A Câmara Municipal de Alta Floresta promoveu, na manhã
de quinta-feira (30), uma Audiência Pública para discutir os serviços prestados
pela Energisa no município e na região. O encontro reuniu vereadores,
representantes de entidades de classe, autoridades e o Ministério Público, que
debateram as constantes oscilações, quedas de energia e a falta de
transparência da concessionária em relação aos investimentos prometidos.
Durante a audiência, representantes de diferentes
setores da sociedade civil organizada reforçaram a necessidade de articulação
entre as instituições locais para cobrar ações efetivas da empresa e garantir a
melhoria dos serviços prestados à população e ao setor produtivo.
A vice-presidente da 8ª Subseção da OAB de Alta
Floresta, advogada Alana Gabi Sicuto, destacou a importância da audiência como
espaço de escuta da comunidade e de construção de medidas concretas de
cobrança.
“Este é um espaço destinado para que a população possa
trazer as suas demandas. A audiência pública tem exatamente esse objetivo:
escutar os anseios e as reclamações da comunidade”, afirmou.
A representante da OAB relatou casos recorrentes de
falhas no fornecimento de energia e criticou a ineficiência das respostas
administrativas da concessionária. Segundo ela, nem mesmo procedimentos abertos
junto ao Ministério Público resultaram em melhorias efetivas.
“Falo não apenas como representante da OAB, mas como
cidadã e usuária do serviço público, que enfrenta as mesmas dificuldades. Não é
uma reclamação isolada, é um problema geral da população”, completou.
Alana ressaltou que a Energisa, enquanto
concessionária, tem obrigação legal de prestar um serviço de qualidade e
eficiente, conforme determina o Código de Defesa do Consumidor e a legislação
que rege os serviços públicos.
O presidente da Associação Alta-Florestense das
Empresas Loteadoras (AAEL), Rodrigo Arpini, apresentou uma série de
questionamentos à Energisa sobre o cumprimento das promessas feitas há um ano,
quando a empresa anunciou reforços na capacidade energética de Alta Floresta.
“Do dia 30 de julho ao dia 1º de outubro, registrei 11
quedas de energia em minha casa. Isso mostra que o problema persiste e que nada
foi feito”, afirmou.
Arpini cobrou esclarecimentos sobre três pontos
principais: o plano de trabalho anunciado pela Energisa em 2024, os investimentos
previstos de R$ 15 milhões para o município e a criação de um grupo de trabalho
para acompanhar as ações da empresa — temas que, segundo ele, permanecem sem
resposta.
“Esses esclarecimentos são fundamentais para que o
setor produtivo compreenda o andamento dos investimentos e possa cobrar
resultados. Até o momento, nada foi feito”, pontuou.
O representante da AAEL e também vice-presidente da CDL
destacou que o diálogo institucional precisa ser fortalecido e que as entidades
locais devem ter acesso a informações transparentes e verificáveis.
“Sem dados concretos, não há como cobrar. Precisamos
saber o que está sendo feito, quanto foi investido e quais melhorias estão
sendo entregues”, concluiu.
O presidente do Centro das Indústrias Produtoras e
Exportadoras de Madeira (CIPEM), Ednei Blasius, relatou as graves consequências
das quedas de energia para o setor produtivo regional. Segundo ele, indústrias
da região chegaram a perder quase um dia inteiro de produção no último mês
devido às interrupções no fornecimento.
“Tivemos quase oito horas de produção perdida em um
mês.
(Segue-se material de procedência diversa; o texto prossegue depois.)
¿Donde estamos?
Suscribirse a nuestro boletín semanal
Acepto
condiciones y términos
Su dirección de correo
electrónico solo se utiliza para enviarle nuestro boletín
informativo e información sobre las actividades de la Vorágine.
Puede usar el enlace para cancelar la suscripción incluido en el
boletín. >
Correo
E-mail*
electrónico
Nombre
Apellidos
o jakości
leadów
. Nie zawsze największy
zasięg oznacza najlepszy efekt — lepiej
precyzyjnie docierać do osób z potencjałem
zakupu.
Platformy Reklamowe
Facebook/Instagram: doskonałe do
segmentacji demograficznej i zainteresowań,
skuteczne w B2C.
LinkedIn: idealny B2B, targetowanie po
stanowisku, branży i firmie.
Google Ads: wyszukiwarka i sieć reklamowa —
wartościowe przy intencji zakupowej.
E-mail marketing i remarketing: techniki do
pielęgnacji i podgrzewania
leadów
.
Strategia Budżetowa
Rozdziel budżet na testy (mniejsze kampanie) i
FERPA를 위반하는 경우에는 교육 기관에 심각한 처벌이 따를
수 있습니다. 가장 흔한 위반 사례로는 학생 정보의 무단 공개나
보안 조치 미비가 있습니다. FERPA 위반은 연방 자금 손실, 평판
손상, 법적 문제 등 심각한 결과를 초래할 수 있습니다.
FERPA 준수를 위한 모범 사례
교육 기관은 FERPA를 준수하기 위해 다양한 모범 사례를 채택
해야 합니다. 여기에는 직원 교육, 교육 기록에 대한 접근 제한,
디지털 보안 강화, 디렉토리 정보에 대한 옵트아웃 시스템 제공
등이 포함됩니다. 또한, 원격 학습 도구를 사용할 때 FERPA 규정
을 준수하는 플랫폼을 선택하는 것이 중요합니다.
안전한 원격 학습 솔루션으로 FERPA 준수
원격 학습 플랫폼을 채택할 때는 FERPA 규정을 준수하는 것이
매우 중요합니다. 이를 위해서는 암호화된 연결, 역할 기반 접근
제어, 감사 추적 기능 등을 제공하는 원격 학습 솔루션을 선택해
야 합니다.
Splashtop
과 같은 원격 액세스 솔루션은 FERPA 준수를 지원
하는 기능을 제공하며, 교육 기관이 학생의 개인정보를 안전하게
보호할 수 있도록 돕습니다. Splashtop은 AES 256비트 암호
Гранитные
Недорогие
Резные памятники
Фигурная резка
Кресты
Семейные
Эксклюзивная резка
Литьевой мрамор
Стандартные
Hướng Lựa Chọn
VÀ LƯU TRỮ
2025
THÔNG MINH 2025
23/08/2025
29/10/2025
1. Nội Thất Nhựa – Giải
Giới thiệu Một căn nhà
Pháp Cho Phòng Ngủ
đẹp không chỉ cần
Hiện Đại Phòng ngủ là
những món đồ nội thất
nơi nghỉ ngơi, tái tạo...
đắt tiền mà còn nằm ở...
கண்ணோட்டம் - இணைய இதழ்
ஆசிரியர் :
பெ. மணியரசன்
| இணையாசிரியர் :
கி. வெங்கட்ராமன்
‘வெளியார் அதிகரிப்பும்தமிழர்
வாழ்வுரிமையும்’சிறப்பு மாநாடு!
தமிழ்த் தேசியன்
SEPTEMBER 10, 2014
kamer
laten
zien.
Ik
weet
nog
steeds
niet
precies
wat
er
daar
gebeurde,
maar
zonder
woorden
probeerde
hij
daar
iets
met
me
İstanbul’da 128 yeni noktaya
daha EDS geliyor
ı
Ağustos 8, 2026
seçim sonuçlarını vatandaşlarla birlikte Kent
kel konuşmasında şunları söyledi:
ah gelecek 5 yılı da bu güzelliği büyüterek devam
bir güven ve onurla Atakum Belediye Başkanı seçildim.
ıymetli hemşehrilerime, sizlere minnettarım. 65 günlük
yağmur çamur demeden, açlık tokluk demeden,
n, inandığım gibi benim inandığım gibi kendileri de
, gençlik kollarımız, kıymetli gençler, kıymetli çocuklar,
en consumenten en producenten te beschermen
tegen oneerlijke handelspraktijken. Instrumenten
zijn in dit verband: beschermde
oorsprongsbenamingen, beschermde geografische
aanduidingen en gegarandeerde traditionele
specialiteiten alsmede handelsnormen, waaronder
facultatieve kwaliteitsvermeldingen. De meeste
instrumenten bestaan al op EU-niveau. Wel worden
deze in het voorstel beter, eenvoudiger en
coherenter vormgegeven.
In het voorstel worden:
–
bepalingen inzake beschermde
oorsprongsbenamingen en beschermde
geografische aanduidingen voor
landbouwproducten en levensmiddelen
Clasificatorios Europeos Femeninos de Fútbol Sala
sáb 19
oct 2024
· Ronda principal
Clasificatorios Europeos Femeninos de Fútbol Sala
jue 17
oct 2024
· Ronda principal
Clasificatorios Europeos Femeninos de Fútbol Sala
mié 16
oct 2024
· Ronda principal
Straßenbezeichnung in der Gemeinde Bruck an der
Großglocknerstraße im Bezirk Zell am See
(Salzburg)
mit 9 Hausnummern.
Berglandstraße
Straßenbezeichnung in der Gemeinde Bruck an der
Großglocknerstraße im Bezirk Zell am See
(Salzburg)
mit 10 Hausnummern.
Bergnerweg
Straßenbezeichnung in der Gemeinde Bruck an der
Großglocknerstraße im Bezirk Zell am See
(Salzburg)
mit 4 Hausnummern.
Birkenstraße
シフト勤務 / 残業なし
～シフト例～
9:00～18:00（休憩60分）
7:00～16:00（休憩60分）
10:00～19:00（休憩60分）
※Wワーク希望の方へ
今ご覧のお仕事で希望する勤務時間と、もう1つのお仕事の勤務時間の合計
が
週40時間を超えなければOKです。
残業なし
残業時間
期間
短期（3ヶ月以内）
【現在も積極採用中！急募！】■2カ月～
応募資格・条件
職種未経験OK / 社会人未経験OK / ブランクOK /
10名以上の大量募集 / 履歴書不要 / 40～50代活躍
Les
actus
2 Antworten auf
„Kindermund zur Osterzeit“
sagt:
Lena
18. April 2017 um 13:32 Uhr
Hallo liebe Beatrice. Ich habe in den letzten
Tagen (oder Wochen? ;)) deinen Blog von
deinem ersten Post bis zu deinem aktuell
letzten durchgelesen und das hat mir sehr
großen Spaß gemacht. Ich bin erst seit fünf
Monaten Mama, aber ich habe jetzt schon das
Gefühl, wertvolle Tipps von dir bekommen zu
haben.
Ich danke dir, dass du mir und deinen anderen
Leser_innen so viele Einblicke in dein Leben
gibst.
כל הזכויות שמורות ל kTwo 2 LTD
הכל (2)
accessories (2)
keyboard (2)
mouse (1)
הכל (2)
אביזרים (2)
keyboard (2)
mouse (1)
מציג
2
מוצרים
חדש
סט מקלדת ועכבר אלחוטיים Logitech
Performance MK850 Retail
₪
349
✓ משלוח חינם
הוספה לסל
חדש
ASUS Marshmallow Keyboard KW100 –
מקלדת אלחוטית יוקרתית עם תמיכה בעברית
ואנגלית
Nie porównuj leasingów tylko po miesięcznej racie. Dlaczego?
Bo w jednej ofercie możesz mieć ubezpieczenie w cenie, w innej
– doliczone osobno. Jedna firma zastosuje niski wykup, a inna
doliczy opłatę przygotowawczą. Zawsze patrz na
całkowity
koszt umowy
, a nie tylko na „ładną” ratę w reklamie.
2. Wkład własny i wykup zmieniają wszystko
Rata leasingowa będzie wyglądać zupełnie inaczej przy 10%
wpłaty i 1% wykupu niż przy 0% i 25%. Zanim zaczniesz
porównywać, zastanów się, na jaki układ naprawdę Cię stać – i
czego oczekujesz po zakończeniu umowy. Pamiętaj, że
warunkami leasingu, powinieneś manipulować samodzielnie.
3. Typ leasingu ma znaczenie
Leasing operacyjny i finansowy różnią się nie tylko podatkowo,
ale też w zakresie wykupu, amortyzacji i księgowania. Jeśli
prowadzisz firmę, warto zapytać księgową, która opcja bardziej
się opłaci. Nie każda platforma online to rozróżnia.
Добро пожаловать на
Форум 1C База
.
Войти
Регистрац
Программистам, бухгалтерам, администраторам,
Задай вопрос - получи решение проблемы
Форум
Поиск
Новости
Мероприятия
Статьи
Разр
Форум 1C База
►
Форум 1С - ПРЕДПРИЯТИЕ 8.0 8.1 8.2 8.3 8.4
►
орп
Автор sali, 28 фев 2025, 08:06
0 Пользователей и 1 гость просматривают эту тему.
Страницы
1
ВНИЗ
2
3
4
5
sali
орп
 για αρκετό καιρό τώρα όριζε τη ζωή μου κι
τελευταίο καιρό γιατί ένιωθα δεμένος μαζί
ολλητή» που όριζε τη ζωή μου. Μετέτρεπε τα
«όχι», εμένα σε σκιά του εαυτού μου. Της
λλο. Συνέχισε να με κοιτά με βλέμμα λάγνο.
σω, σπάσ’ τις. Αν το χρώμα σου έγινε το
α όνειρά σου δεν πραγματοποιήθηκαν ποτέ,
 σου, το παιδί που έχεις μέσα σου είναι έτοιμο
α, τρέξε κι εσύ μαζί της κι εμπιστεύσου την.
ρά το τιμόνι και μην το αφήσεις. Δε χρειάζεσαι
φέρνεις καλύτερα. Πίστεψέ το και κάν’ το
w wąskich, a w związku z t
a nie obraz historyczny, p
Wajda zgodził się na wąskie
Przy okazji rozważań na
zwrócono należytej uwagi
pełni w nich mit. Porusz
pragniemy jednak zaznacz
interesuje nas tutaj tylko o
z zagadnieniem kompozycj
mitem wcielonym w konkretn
Em Nova Bandeirantes, já são mais de quatro horas de interrupções e 17
oscilações. Isso é inaceitável”, disse.
Blasius destacou que o problema não é exclusivo de
Alta Floresta e afeta todo o Estado de Mato Grosso, especialmente nas glebas
rurais, onde as redes elétricas estão deterioradas e a manutenção é deficiente.
“Na Gleba Mandacaru, em Paranaíta, são três dias sem
energia. A população está perdendo alimentos e produtos perecíveis”, relatou.
O presidente da Câmara de Dirigentes Lojistas (CDL),
Alex Cavalheiro, lamentou a ausência de representantes superiores da Energisa
na audiência.
“O que faltou aqui foi a Energisa. O Romério faz um
bom trabalho operacional, mas não tem poder de decisão. A empresa precisa estar
presente para responder aos questionamentos”, criticou.
Alex também ressaltou que empresas privadas locais
enfrentam a concorrência e precisam oferecer qualidade para sobreviver,
enquanto as concessionárias operam sem concorrência, mesmo prestando serviços
insatisfatórios.
“Enquanto o comércio luta para atender bem o cliente, as
empresas de serviço público impõem condições. Ou você paga, ou fica sem. E o
atendimento continua ruim”, comparou.